You can look at the Quantum Volume number as you would look at a numerical grade given by an expert consultant who has evaluated the significant issues affecting the power and ability of a quantum computer to perform complex computations.
Quantum Volume considers such technical factors as how long quantum bits (qubits) can maintain their quantum state, errors made during hardware calibration, crosstalk, spectator errors, gate fidelity and other fidelity measurements. It also considers the number of qubits and their connectivity, as well as circuit software compiler efficiency.
How did IBM manage to double the Quantum Volume? Jay Gambetta and Jerry Chow, IBM Q researchers, said, “To hit our latest Quantum Volume milestone, we had to combine elements of learning which we developed along the generational development threads, together with new ideas from research. From the generations of Penguin and the first of Hummingbird we zeroed in on a sparse lattice arrangement to reduce qubit frequency collisions and too many spectator errors. From the research side, last year, we showed that we had made advances in single-qubit coherence, pushing greater than 10 million quality factor on isolated devices.”
A big plus for Quantum Volume is that it is architecture-independent. That means any quantum circuit-based computer can use it. Likely, most circuit-based quantum computer companies have already run Quantum Volume on their machines. Some, like Rigetti, have reported results, while many have remained silent for various reasons.
Quantum Volume: a tool to reach Quantum Advantage
Quantum Volume is an essential measurement for several different reasons. The most obvious is that it represents the relative power of a quantum computer. If you are not a physicist or quantum researcher, it’s hard to understand the relative power of different quantum computer technologies and configurations. The single number aspect of Quantum Volume allows anyone to make an easy comparison between gate-based quantum computers.
Quantum Volume can also play a significant role in ongoing development and research necessary to create bigger and better quantum computers required to achieve quantum advantage.

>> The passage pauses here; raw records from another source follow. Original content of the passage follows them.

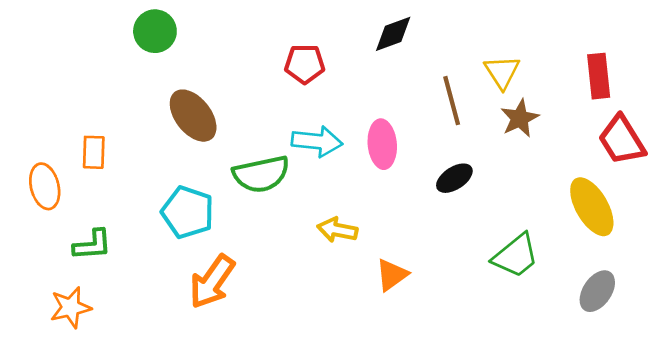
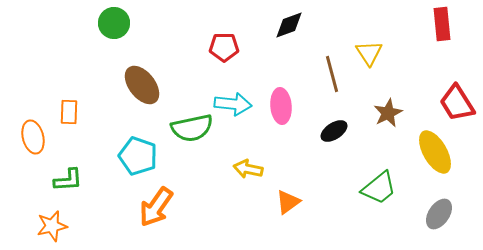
red rectangle: (599, 76) -> (442, 24), moved
brown star: (520, 118) -> (388, 113), moved

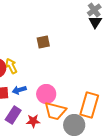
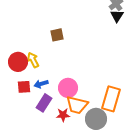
brown square: (43, 42) -> (57, 35), moved
purple rectangle: (13, 115) -> (44, 103), moved
red star: (33, 121) -> (63, 115), moved

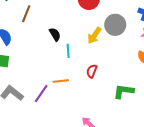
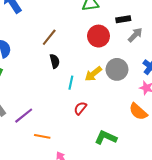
brown line: (26, 14) -> (49, 37), moved
cyan line: (68, 51) -> (71, 83), moved
orange line: (61, 81) -> (42, 136), moved

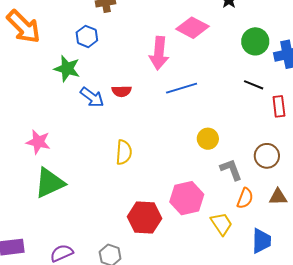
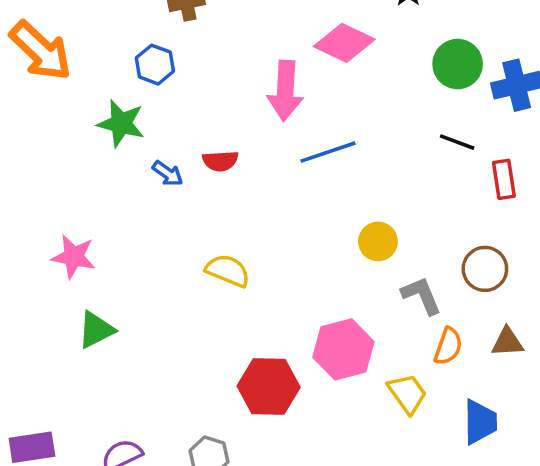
blue arrow: (92, 97) -> (168, 173), size x0.7
yellow semicircle: (124, 152) -> (228, 271), turned -70
green triangle: (49, 183) -> (96, 330), size x0.7

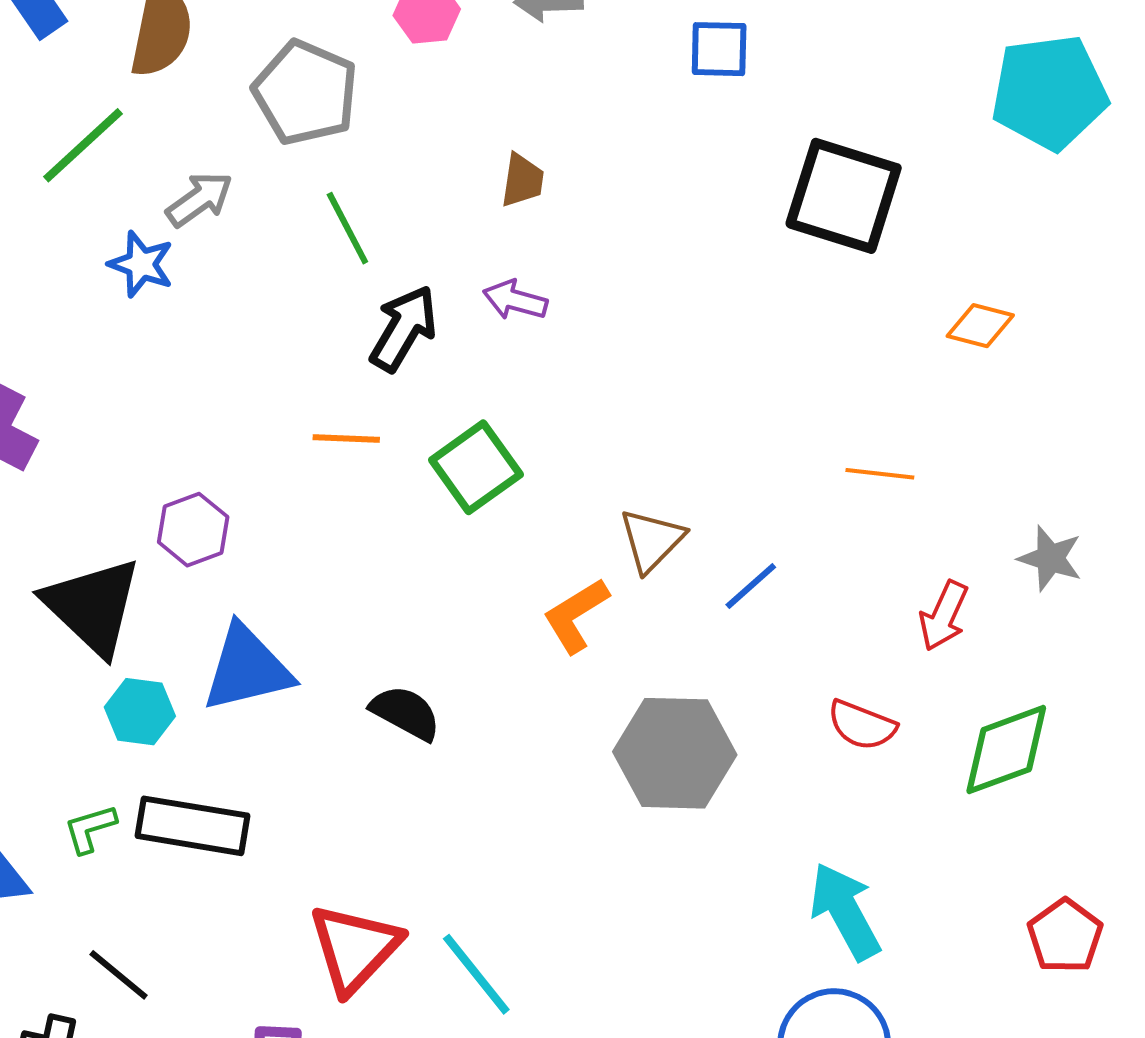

According to Bob Sutor, Vice President, IBM Q Strategy & Ecosystem, doubling the Quantum Volume every year is necessary to stay on the path to reach Quantum Advantage sometime during the next decade.

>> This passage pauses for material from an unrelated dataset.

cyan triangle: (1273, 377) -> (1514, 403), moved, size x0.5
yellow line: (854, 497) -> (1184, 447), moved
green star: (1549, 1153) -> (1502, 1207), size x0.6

Quantum Advantage expectations
Quantum advantage is when quantum computers can demonstrate a significant advantage in speed and computational space over classical computers. In other words, it will be when quantum computers can solve substantial and relevant problems that will take classical computers too long to solve, if they can solve them at all.
Google’s Quantum Supremacy was an important quantum computing event. However, it was a singular achievement accomplished by a single company, without an immediate impact on industry applications or society. Quantum Advantage, on the other hand, is even more important than Quantum Supremacy. Several technical obstacles remain to be solved before Quantum Advantage arrives. As demonstrated by IBM’s steady progress, Quantum Volume will help us get there.

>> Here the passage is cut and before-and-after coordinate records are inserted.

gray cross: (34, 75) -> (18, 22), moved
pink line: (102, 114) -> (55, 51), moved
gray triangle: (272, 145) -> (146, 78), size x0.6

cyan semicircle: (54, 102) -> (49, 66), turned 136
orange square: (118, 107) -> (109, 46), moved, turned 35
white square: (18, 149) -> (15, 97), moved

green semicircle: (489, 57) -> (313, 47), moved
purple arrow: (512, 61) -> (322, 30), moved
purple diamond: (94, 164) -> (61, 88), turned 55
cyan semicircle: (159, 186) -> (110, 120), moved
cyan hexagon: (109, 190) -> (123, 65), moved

Unlike Quantum Supremacy, I believe Quantum Advantage will likely begin with multiple companies announcing breakthroughs for different applications, perhaps for finance, simulations or medicine. Then, like a light sprinkle before a downpour, more and more companies will start successfully running previously untouchable and complex algorithms in a hybrid environment of both classical and quantum computing.
One thing is almost inevitable—the arrival of Quantum Advantage will signal that a new era of quantum computing has begun, and it will have a significant impact on many facets of our lives.